Unbound molecules of the first drug are therefore free to move more readily across membranes into and out of compartments (tissues)

potentially increase concentration of drug molecules as site of action, there is also potential for increased movement into clearance organs such as liver and kidney and therefore removal of drug molecules from the body.

Displacement from Protein Binding Sites

• Interactions can raise the plasma concentration of pharmacologically active unbound drugs:

  • Relevant for highly protein-bound drugs (e.g., warfarin)

• Important drugs involved:

  • NSAIDs displacing methotrexate leading to myelosuppression

Displacement reactions are particularly important for drugs extensively bound to plasma proteins such as warfarin, enabling more warfarin molecules to enter the liver either to inhibit clotting factor synthesis or to be metabolized by liver enzymes. One interaction of particular clinical significance is ability of NSAIDs to displace methotrexate from plasma proteins, this can enable more unbound methotrexate to enter the bone marrow causing myelosuppression

Drug Metabolism in liver

Phase 1 and Phase 2 Reactions

• Phase 1: Oxidation via Cytochrome P450

• Phase 2: Conjugation (glucuronidation, acetylation, sulfation)

• Drug interactions can occur via:

  • Enzyme induction (increased metabolism)

  • Enzyme inhibition (decreased metabolism)

Enzyme Inducers and Inhibitors

• Examples of inducers (PC BRAGS):

  • Phenytoin, Carbamazepine, Rifampicin, Barbituates, Alcohol, Glucocorticoids, St John’s Wort

• Examples of inhibitors:

  • Amiodarone (CYP 2C9) and azole antifungals (CYP3A4)

Inhibition of Metabolism Examples

• Metronidazole inhibits alcohol metabolism - nausea, drowsiness

• Erythromycin inhibits carbamazepine metabolism - nausea drowsiness

• more on ppt

Excretion of Drugs

Renal Clearance

• Rate of renal or biliary clearance affects duration and activity of drug.
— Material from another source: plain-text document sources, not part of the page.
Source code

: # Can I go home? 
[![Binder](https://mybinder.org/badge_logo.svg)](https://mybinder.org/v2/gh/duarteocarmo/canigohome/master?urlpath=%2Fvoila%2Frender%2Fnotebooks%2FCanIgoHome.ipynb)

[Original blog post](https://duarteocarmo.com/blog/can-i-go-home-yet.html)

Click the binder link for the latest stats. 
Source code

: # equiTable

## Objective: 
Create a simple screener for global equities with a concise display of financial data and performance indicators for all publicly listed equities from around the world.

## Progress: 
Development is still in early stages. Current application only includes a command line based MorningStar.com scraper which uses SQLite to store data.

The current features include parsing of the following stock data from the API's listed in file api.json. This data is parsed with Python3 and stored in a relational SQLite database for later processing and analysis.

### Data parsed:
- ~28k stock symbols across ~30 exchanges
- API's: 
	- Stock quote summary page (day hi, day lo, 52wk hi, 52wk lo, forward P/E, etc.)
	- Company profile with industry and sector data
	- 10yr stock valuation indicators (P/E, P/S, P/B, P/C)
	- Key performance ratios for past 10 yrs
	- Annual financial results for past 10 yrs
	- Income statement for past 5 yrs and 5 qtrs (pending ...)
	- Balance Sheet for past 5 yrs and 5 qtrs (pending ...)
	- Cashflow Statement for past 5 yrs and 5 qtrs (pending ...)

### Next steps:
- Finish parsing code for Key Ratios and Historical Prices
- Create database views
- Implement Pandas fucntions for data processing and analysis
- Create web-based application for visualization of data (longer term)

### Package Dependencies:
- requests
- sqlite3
• Inhibition and alterations of tubular secretion:

  • Probenicid blocks OAT, useful in penicillin overdose

  • Diuretics increase Li+ reabsorption leading to toxicity.

Pharmacodynamic Interactions

• Modifications in pharmacological effects without change in disposition:

  • Includes receptor and physiological interactions.

Receptor Interactions

• Competition for same receptor can alter responses:

  • Examples include salbutamol/propranolol affecting bronchospasm.

Antagonism and Summation

• Antagonism reduces the response to a drug:

  • Example: Penicillin and tetracycline interactions.

• Summation involves combined pharmacologic effects:

  • Example: Co-trimoxazole (Trimethoprim/Sulfamethoxazole).

Warfarin interactions

• Increased anti-coagulation via enzyme inhibitors (fluconazole, doxycycline, metronidazole, erthryomycin)

• Reduced anti-coagulation via enzyme inducers (phenytoin, carbamazepine, rifampicin)

• Potential risk of displacment from protein binding sites by NSAIDs

• Potential risks from protein binding displacements.

Preventing Drug Interactions

• Awareness of common interactions

• Prescribing only when necessary

• Thorough drug history before prescribing

• Consult BNF before prescribing drugs, especially with narrow therapeutic index.

Conclusion

• Understanding drug interactions is crucial for safe prescribing and patient management.